What you have to do: Start at the line in the entries below that contains "fx_px: 1071", stop at the line that contains "exposure_s: 1/120", and output exactly the lines in that span, both ends included.

Data supplied:
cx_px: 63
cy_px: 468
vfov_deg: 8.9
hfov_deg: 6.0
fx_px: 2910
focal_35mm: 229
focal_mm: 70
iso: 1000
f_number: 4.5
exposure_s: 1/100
* * *
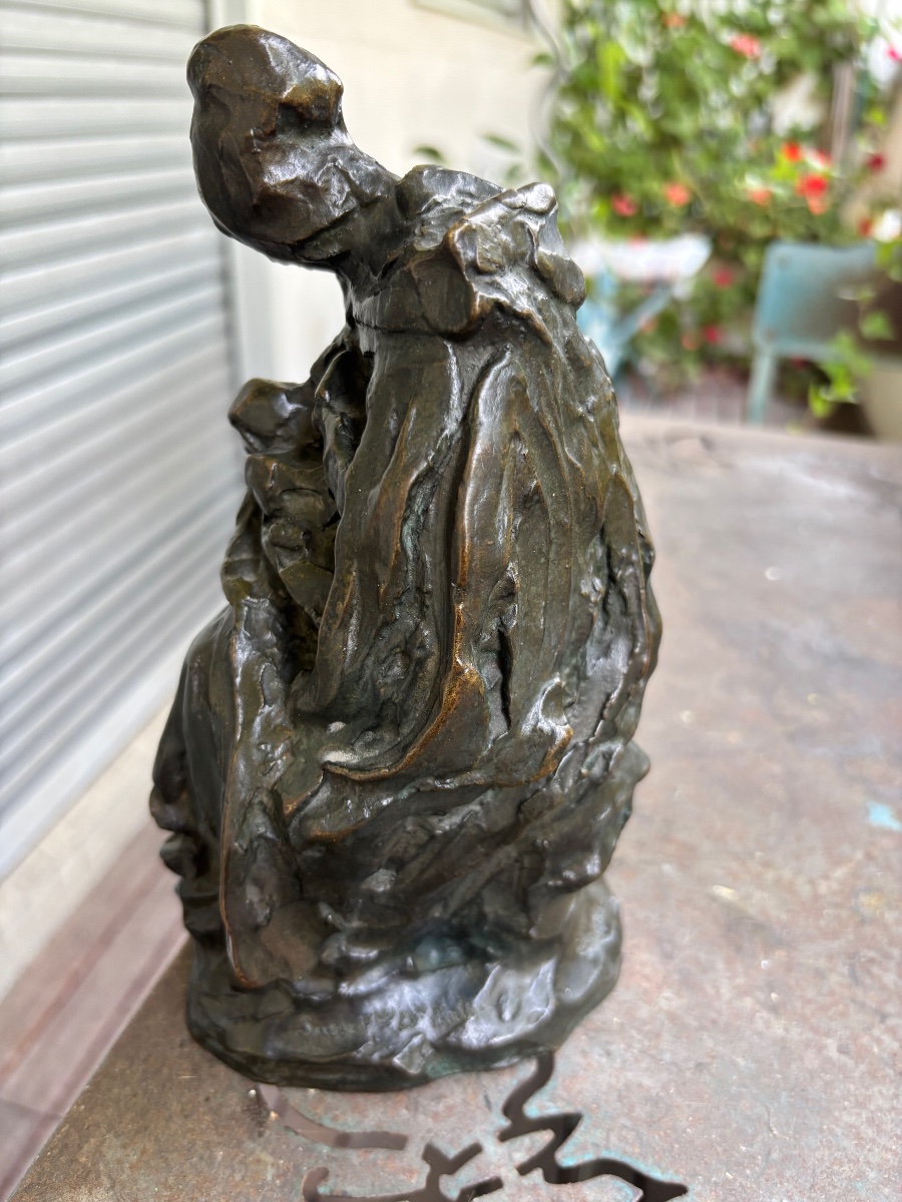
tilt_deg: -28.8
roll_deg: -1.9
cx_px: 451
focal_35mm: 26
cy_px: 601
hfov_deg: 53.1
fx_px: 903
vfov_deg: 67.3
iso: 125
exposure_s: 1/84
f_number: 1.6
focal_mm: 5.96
--
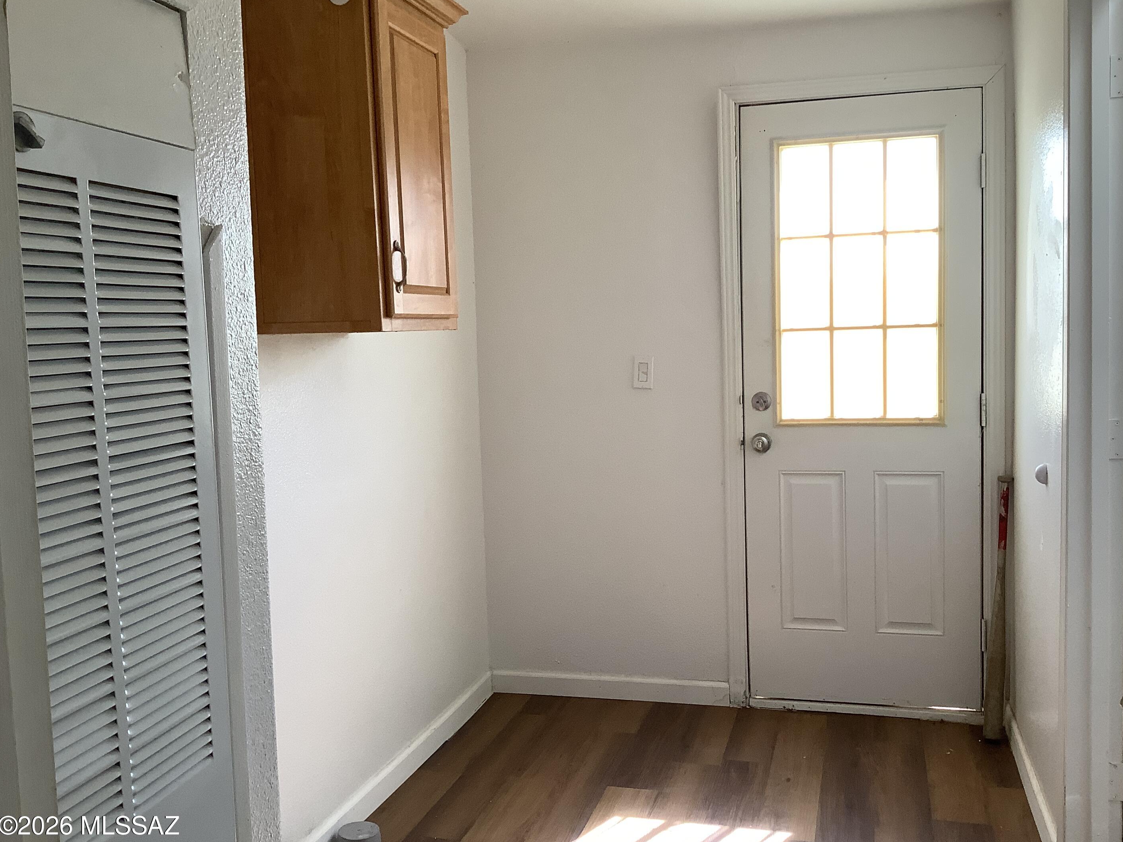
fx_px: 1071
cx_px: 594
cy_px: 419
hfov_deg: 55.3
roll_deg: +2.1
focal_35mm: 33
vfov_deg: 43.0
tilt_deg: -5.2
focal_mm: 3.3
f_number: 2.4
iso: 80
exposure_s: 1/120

Solution below:
fx_px: 1071
cx_px: 594
cy_px: 419
hfov_deg: 55.3
roll_deg: +2.1
focal_35mm: 33
vfov_deg: 43.0
tilt_deg: -5.2
focal_mm: 3.3
f_number: 2.4
iso: 80
exposure_s: 1/120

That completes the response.